Work+ is a model for the future of education in its vision and content. It addresses the workplace’s immediate and future needs, and the financial challenges that many individuals and families face as a result of the cost of higher education. It unites the theoretical and the practical in a feedback loop that makes the participants well-informed and prepared students and professionals. No longer will they ask, “How am I going to use this course?” because the answer is often in their lived experience. 

Work+ is a model for creating an Industry 4.0 educational experience. Its benefits extend beyond the great value of summer internships and co-op experiences. Work+ students are employees who are integrated into the company for years, and their tuition is fully paid in addition to a salary. They can take on added responsibility and leadership roles, and they progress through their education and career experiences at the company. 

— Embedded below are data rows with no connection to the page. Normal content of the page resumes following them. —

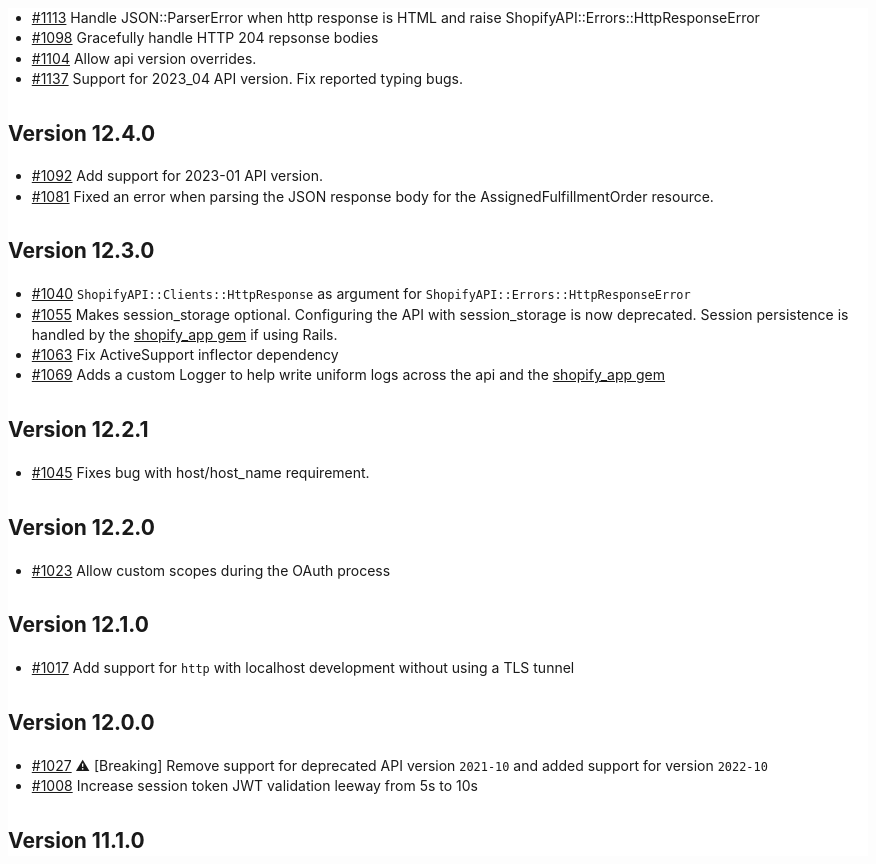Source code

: - [#1113](https://github.com/Shopify/shopify-api-ruby/pull/1113) Handle JSON::ParserError when http response is HTML and raise ShopifyAPI::Errors::HttpResponseError
- [#1098](https://github.com/Shopify/shopify-api-ruby/pull/1098) Gracefully handle HTTP 204 repsonse bodies
- [#1104](https://github.com/Shopify/shopify-api-ruby/pull/1104) Allow api version overrides.
- [#1137](https://github.com/Shopify/shopify-api-ruby/pull/1137) Support for 2023_04 API version. Fix reported typing bugs.

## Version 12.4.0

- [#1092](https://github.com/Shopify/shopify-api-ruby/pull/1092) Add support for 2023-01 API version.
- [#1081](https://github.com/Shopify/shopify-api-ruby/pull/1081) Fixed an error when parsing the JSON response body for the AssignedFulfillmentOrder resource.

## Version 12.3.0

- [#1040](https://github.com/Shopify/shopify-api-ruby/pull/1040) `ShopifyAPI::Clients::HttpResponse` as argument for `ShopifyAPI::Errors::HttpResponseError`
- [#1055](https://github.com/Shopify/shopify-api-ruby/pull/1055) Makes session_storage optional. Configuring the API with session_storage is now deprecated. Session persistence is handled by the [shopify_app gem](https://github.com/Shopify/shopify_app) if using Rails.
- [#1063](https://github.com/Shopify/shopify-api-ruby/pull/1063) Fix ActiveSupport inflector dependency
- [#1069](https://github.com/Shopify/shopify-api-ruby/pull/1069) Adds a custom Logger to help write uniform logs across the api and the [shopify_app gem](https://github.com/Shopify/shopify_app)

## Version 12.2.1

- [#1045](https://github.com/Shopify/shopify-api-ruby/pull/1045) Fixes bug with host/host_name requirement.

## Version 12.2.0

- [#1023](https://github.com/Shopify/shopify-api-ruby/pull/1023) Allow custom scopes during the OAuth process

## Version 12.1.0

- [#1017](https://github.com/Shopify/shopify-api-ruby/pull/1017) Add support for `http` with localhost development without using a TLS tunnel

## Version 12.0.0

- [#1027](https://github.com/Shopify/shopify-api-ruby/pull/1027) ⚠️ [Breaking] Remove support for deprecated API version `2021-10` and added support for version `2022-10`
- [#1008](https://github.com/Shopify/shopify-api-ruby/pull/1008) Increase session token JWT validation leeway from 5s to 10s

## Version 11.1.0
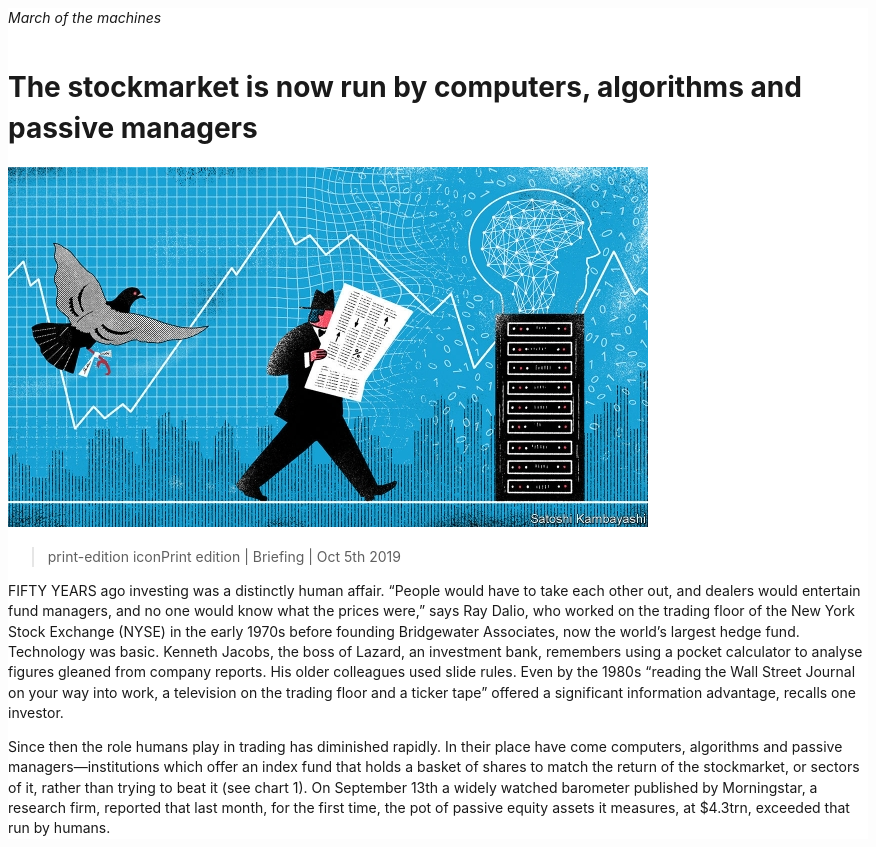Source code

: ###### March of the machines

# The stockmarket is now run by computers, algorithms and passive managers 

![image](images/20191005_FBD001_0.jpg) 

> print-edition iconPrint edition | Briefing | Oct 5th 2019 

FIFTY YEARS ago investing was a distinctly human affair. “People would have to take each other out, and dealers would entertain fund managers, and no one would know what the prices were,” says Ray Dalio, who worked on the trading floor of the New York Stock Exchange (NYSE) in the early 1970s before founding Bridgewater Associates, now the world’s largest hedge fund. Technology was basic. Kenneth Jacobs, the boss of Lazard, an investment bank, remembers using a pocket calculator to analyse figures gleaned from company reports. His older colleagues used slide rules. Even by the 1980s “reading the Wall Street Journal on your way into work, a television on the trading floor and a ticker tape” offered a significant information advantage, recalls one investor. 

Since then the role humans play in trading has diminished rapidly. In their place have come computers, algorithms and passive managers—institutions which offer an index fund that holds a basket of shares to match the return of the stockmarket, or sectors of it, rather than trying to beat it (see chart 1). On September 13th a widely watched barometer published by Morningstar, a research firm, reported that last month, for the first time, the pot of passive equity assets it measures, at $4.3trn, exceeded that run by humans. 
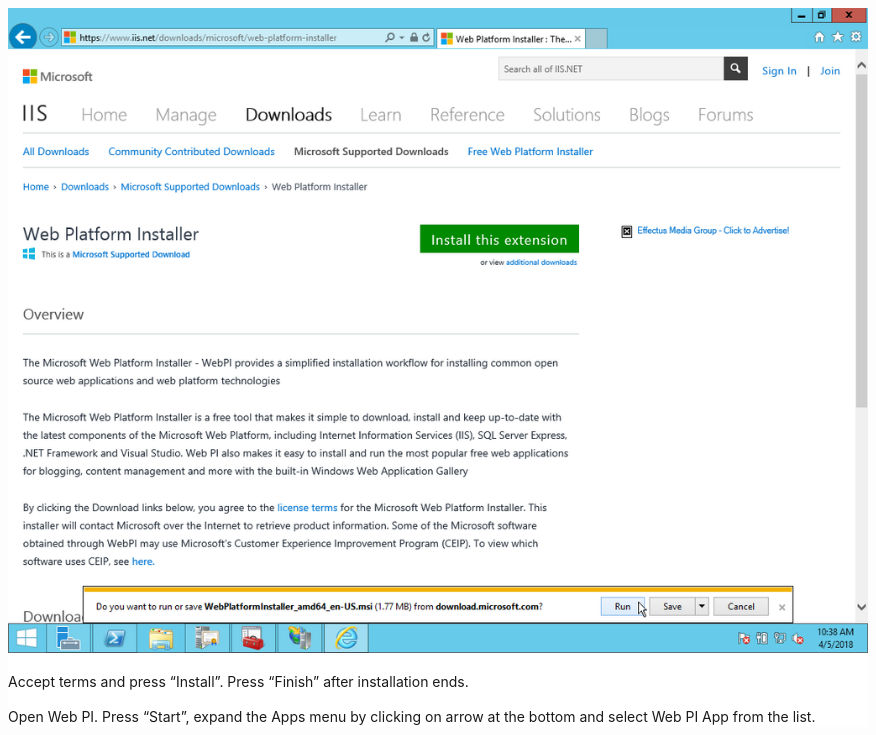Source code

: ![alt text](./images/WS2012R2_13.png)

Accept terms and press “Install”. Press “Finish” after installation ends.


Open Web PI. Press “Start”, expand the Apps menu by clicking on arrow at the bottom and select Web PI App from the list.
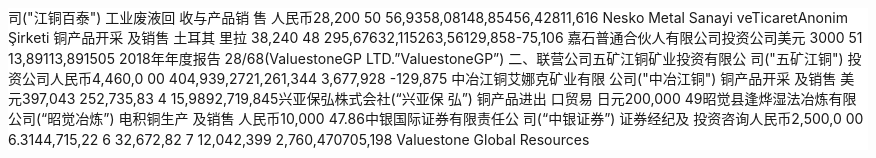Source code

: 司("江铜百泰")
工业废液回
收与产品销
售
人民币28,200
50
56,9358,08148,85456,42811,616
Nesko
Metal
Sanayi
veTicaretAnonim
Şirketi
铜产品开采
及销售
土耳其
里拉
38,240
48
295,67632,115263,56129,858-75,106
嘉石普通合伙人有限公司投资公司美元
3000
51
13,89113,891505
2018年年度报告
28/68(ValuestoneGP
LTD.”ValuestoneGP”)
二、联营公司五矿江铜矿业投资有限公
司("五矿江铜")
投资公司人民币4,460,0
00
404,939,2721,261,344
3,677,928
-129,875
中冶江铜艾娜克矿业有限
公司("中冶江铜")
铜产品开采
及销售
美元397,043
252,735,83
4
15,9892,719,845兴亚保弘株式会社(“兴亚保
弘”)
铜产品进出
口贸易
日元200,000
49昭觉县逢烨湿法冶炼有限
公司(“昭觉冶炼”)
电积铜生产
及销售
人民币10,000
47.86中银国际证券有限责任公
司(“中银证券”)
证券经纪及
投资咨询人民币2,500,0
00
6.3144,715,22
6
32,672,82
7
12,042,399
2,760,470705,198
Valuestone
Global
Resources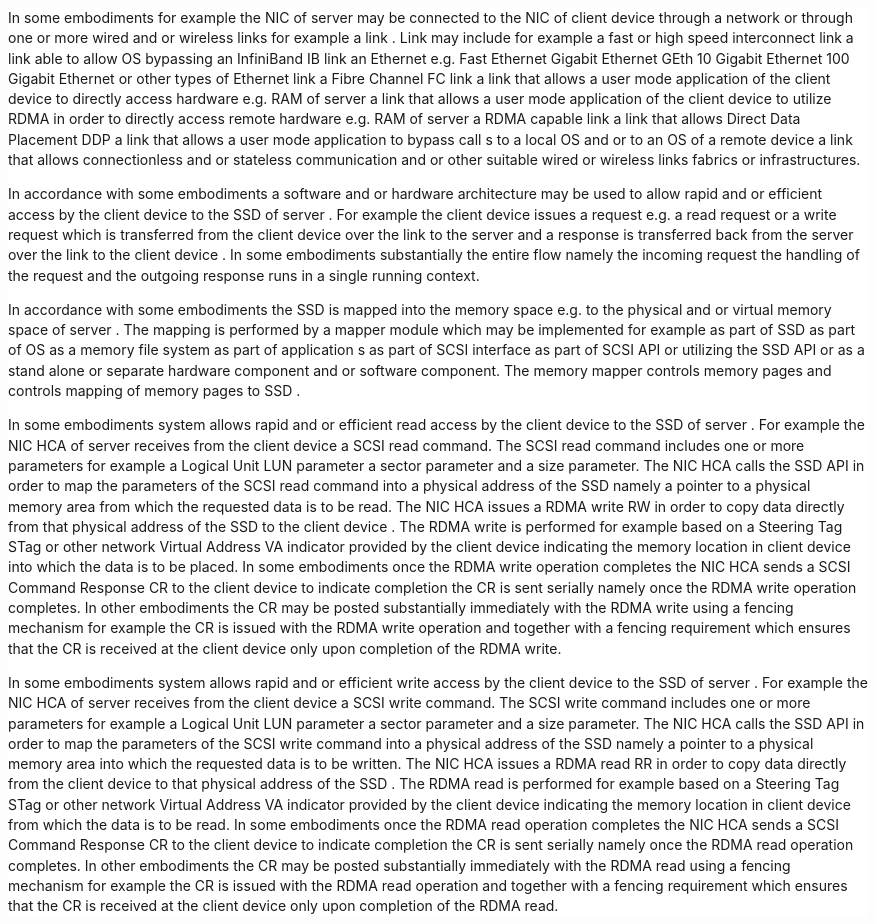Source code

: In some embodiments for example the NIC of server may be connected to the NIC of client device through a network or through one or more wired and or wireless links for example a link . Link may include for example a fast or high speed interconnect link a link able to allow OS bypassing an InfiniBand IB link an Ethernet e.g. Fast Ethernet Gigabit Ethernet GEth 10 Gigabit Ethernet 100 Gigabit Ethernet or other types of Ethernet link a Fibre Channel FC link a link that allows a user mode application of the client device to directly access hardware e.g. RAM of server a link that allows a user mode application of the client device to utilize RDMA in order to directly access remote hardware e.g. RAM of server a RDMA capable link a link that allows Direct Data Placement DDP a link that allows a user mode application to bypass call s to a local OS and or to an OS of a remote device a link that allows connectionless and or stateless communication and or other suitable wired or wireless links fabrics or infrastructures.

In accordance with some embodiments a software and or hardware architecture may be used to allow rapid and or efficient access by the client device to the SSD of server . For example the client device issues a request e.g. a read request or a write request which is transferred from the client device over the link to the server and a response is transferred back from the server over the link to the client device . In some embodiments substantially the entire flow namely the incoming request the handling of the request and the outgoing response runs in a single running context.

In accordance with some embodiments the SSD is mapped into the memory space e.g. to the physical and or virtual memory space of server . The mapping is performed by a mapper module which may be implemented for example as part of SSD as part of OS as a memory file system as part of application s as part of SCSI interface as part of SCSI API or utilizing the SSD API or as a stand alone or separate hardware component and or software component. The memory mapper controls memory pages and controls mapping of memory pages to SSD .

In some embodiments system allows rapid and or efficient read access by the client device to the SSD of server . For example the NIC HCA of server receives from the client device a SCSI read command. The SCSI read command includes one or more parameters for example a Logical Unit LUN parameter a sector parameter and a size parameter. The NIC HCA calls the SSD API in order to map the parameters of the SCSI read command into a physical address of the SSD namely a pointer to a physical memory area from which the requested data is to be read. The NIC HCA issues a RDMA write RW in order to copy data directly from that physical address of the SSD to the client device . The RDMA write is performed for example based on a Steering Tag STag or other network Virtual Address VA indicator provided by the client device indicating the memory location in client device into which the data is to be placed. In some embodiments once the RDMA write operation completes the NIC HCA sends a SCSI Command Response CR to the client device to indicate completion the CR is sent serially namely once the RDMA write operation completes. In other embodiments the CR may be posted substantially immediately with the RDMA write using a fencing mechanism for example the CR is issued with the RDMA write operation and together with a fencing requirement which ensures that the CR is received at the client device only upon completion of the RDMA write.

In some embodiments system allows rapid and or efficient write access by the client device to the SSD of server . For example the NIC HCA of server receives from the client device a SCSI write command. The SCSI write command includes one or more parameters for example a Logical Unit LUN parameter a sector parameter and a size parameter. The NIC HCA calls the SSD API in order to map the parameters of the SCSI write command into a physical address of the SSD namely a pointer to a physical memory area into which the requested data is to be written. The NIC HCA issues a RDMA read RR in order to copy data directly from the client device to that physical address of the SSD . The RDMA read is performed for example based on a Steering Tag STag or other network Virtual Address VA indicator provided by the client device indicating the memory location in client device from which the data is to be read. In some embodiments once the RDMA read operation completes the NIC HCA sends a SCSI Command Response CR to the client device to indicate completion the CR is sent serially namely once the RDMA read operation completes. In other embodiments the CR may be posted substantially immediately with the RDMA read using a fencing mechanism for example the CR is issued with the RDMA read operation and together with a fencing requirement which ensures that the CR is received at the client device only upon completion of the RDMA read.
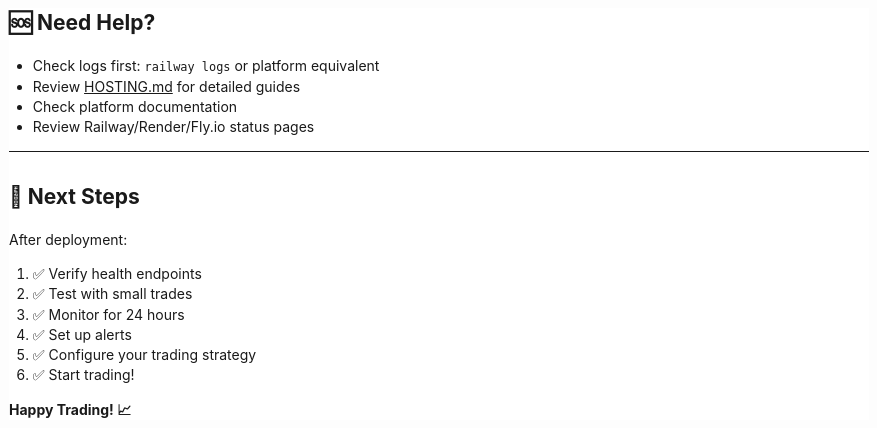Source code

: 
## 🆘 Need Help?

- Check logs first: `railway logs` or platform equivalent
- Review [HOSTING.md](./HOSTING.md) for detailed guides
- Check platform documentation
- Review Railway/Render/Fly.io status pages

---

## 🎉 Next Steps

After deployment:
1. ✅ Verify health endpoints
2. ✅ Test with small trades
3. ✅ Monitor for 24 hours
4. ✅ Set up alerts
5. ✅ Configure your trading strategy
6. ✅ Start trading!

**Happy Trading! 📈**
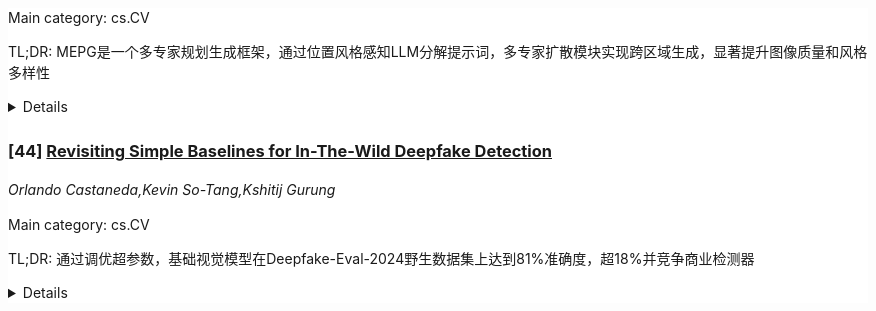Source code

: Main category: cs.CV

TL;DR: MEPG是一个多专家规划生成框架，通过位置风格感知LLM分解提示词，多专家扩散模块实现跨区域生成，显著提升图像质量和风格多样性


<details><summary>Details</summary></details>


### [44] [Revisiting Simple Baselines for In-The-Wild Deepfake Detection](https://arxiv.org/abs/2509.04150)
*Orlando Castaneda,Kevin So-Tang,Kshitij Gurung*

Main category: cs.CV

TL;DR: 通过调优超参数，基础视觉模型在Deepfake-Eval-2024野生数据集上达到81%准确度，超18%并竞争商业检测器


<details>
  <summary>Details</summary>
Motivation: 现有深度伪造检测研究多在高度控制数据集上评估，需要在野生环境中进行更实际的测试

Method: 重新调整Ojha等人提出的基础视觉模型的超参数，使其适应野生深度伪造检测任务

Result: 在Deepfake-Eval-2024数据集上达到81%准确度，远超之前报告的61-69%准确度，与商业检测器82%的性能相当

Conclusion: 简单的基础模型通过谨慎的超参数调整可以在野生环境中实现高性能深度伪造检测，为实际部署提供了可行方案

Abstract: The widespread adoption of synthetic media demands accessible deepfake
detectors and realistic benchmarks. While most existing research evaluates
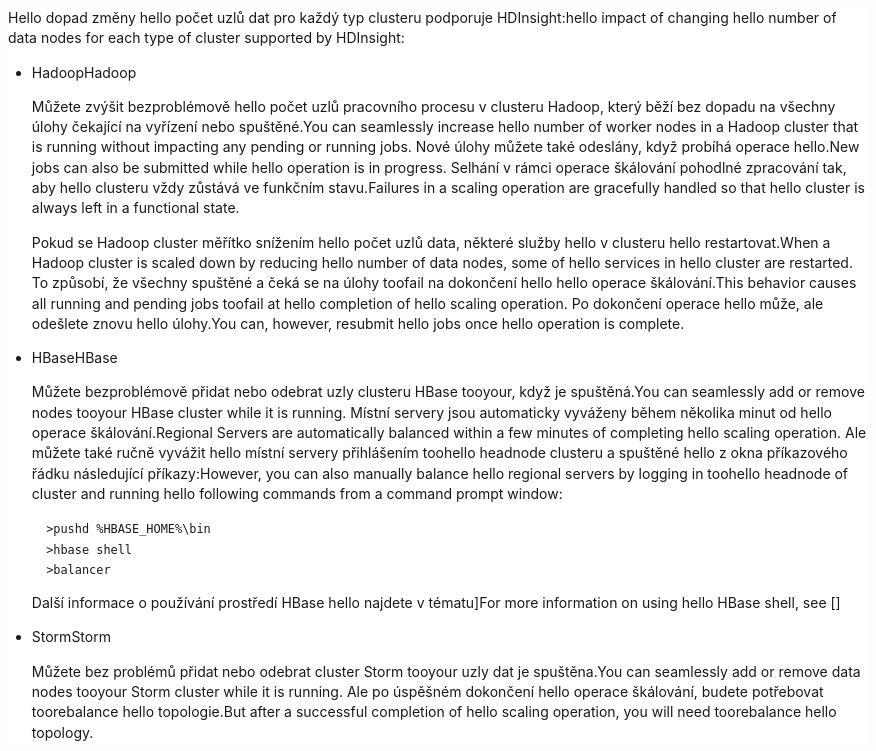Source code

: <span data-ttu-id="8adb8-218">Hello dopad změny hello počet uzlů dat pro každý typ clusteru podporuje HDInsight:</span><span class="sxs-lookup"><span data-stu-id="8adb8-218">hello impact of changing hello number of data nodes for each type of cluster supported by HDInsight:</span></span>

* <span data-ttu-id="8adb8-219">Hadoop</span><span class="sxs-lookup"><span data-stu-id="8adb8-219">Hadoop</span></span>

    <span data-ttu-id="8adb8-220">Můžete zvýšit bezproblémově hello počet uzlů pracovního procesu v clusteru Hadoop, který běží bez dopadu na všechny úlohy čekající na vyřízení nebo spuštěné.</span><span class="sxs-lookup"><span data-stu-id="8adb8-220">You can seamlessly increase hello number of worker nodes in a Hadoop cluster that is running without impacting any pending or running jobs.</span></span> <span data-ttu-id="8adb8-221">Nové úlohy můžete také odeslány, když probíhá operace hello.</span><span class="sxs-lookup"><span data-stu-id="8adb8-221">New jobs can also be submitted while hello operation is in progress.</span></span> <span data-ttu-id="8adb8-222">Selhání v rámci operace škálování pohodlné zpracování tak, aby hello clusteru vždy zůstává ve funkčním stavu.</span><span class="sxs-lookup"><span data-stu-id="8adb8-222">Failures in a scaling operation are gracefully handled so that hello cluster is always left in a functional state.</span></span>

    <span data-ttu-id="8adb8-223">Pokud se Hadoop cluster měřítko snížením hello počet uzlů data, některé služby hello v clusteru hello restartovat.</span><span class="sxs-lookup"><span data-stu-id="8adb8-223">When a Hadoop cluster is scaled down by reducing hello number of data nodes, some of hello services in hello cluster are restarted.</span></span> <span data-ttu-id="8adb8-224">To způsobí, že všechny spuštěné a čeká se na úlohy toofail na dokončení hello hello operace škálování.</span><span class="sxs-lookup"><span data-stu-id="8adb8-224">This behavior causes all running and pending jobs toofail at hello completion of hello scaling operation.</span></span> <span data-ttu-id="8adb8-225">Po dokončení operace hello může, ale odešlete znovu hello úlohy.</span><span class="sxs-lookup"><span data-stu-id="8adb8-225">You can, however, resubmit hello jobs once hello operation is complete.</span></span>
* <span data-ttu-id="8adb8-226">HBase</span><span class="sxs-lookup"><span data-stu-id="8adb8-226">HBase</span></span>

    <span data-ttu-id="8adb8-227">Můžete bezproblémově přidat nebo odebrat uzly clusteru HBase tooyour, když je spuštěná.</span><span class="sxs-lookup"><span data-stu-id="8adb8-227">You can seamlessly add or remove nodes tooyour HBase cluster while it is running.</span></span> <span data-ttu-id="8adb8-228">Místní servery jsou automaticky vyváženy během několika minut od hello operace škálování.</span><span class="sxs-lookup"><span data-stu-id="8adb8-228">Regional Servers are automatically balanced within a few minutes of completing hello scaling operation.</span></span> <span data-ttu-id="8adb8-229">Ale můžete také ručně vyvážit hello místní servery přihlášením toohello headnode clusteru a spuštěné hello z okna příkazového řádku následující příkazy:</span><span class="sxs-lookup"><span data-stu-id="8adb8-229">However, you can also manually balance hello regional servers by logging in toohello headnode of cluster and running hello following commands from a command prompt window:</span></span>

        >pushd %HBASE_HOME%\bin
        >hbase shell
        >balancer

    <span data-ttu-id="8adb8-230">Další informace o používání prostředí HBase hello najdete v tématu]</span><span class="sxs-lookup"><span data-stu-id="8adb8-230">For more information on using hello HBase shell, see []</span></span>
* <span data-ttu-id="8adb8-231">Storm</span><span class="sxs-lookup"><span data-stu-id="8adb8-231">Storm</span></span>

    <span data-ttu-id="8adb8-232">Můžete bez problémů přidat nebo odebrat cluster Storm tooyour uzly dat je spuštěna.</span><span class="sxs-lookup"><span data-stu-id="8adb8-232">You can seamlessly add or remove data nodes tooyour Storm cluster while it is running.</span></span> <span data-ttu-id="8adb8-233">Ale po úspěšném dokončení hello operace škálování, budete potřebovat toorebalance hello topologie.</span><span class="sxs-lookup"><span data-stu-id="8adb8-233">But after a successful completion of hello scaling operation, you will need toorebalance hello topology.</span></span>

The program’s deep roots are a collaboration between higher education and industry–the Metropolitan College at the University of Louisville and UPS. It arrived at Miami University through their sharing of best practices and experiences, adapted for our region with a cohort of partnerships with smaller companies. It won support from the State of Ohio through a partnership with our state senator, Bill Coley, who introduced legislation signed by Gov. Mike DeWine on October 1st, 2020, requiring the Ohio Department of Higher Education to develop a Work+ template for public universities across the state.

The advent of Industry 4.0 generates challenges and opportunities across our society in general and higher education in particular. Those challenges and opportunities are best met by innovative ideas, synergies, and structures that address the good of the students, the workplace, and the whole society. The Work+ program is such an innovative idea.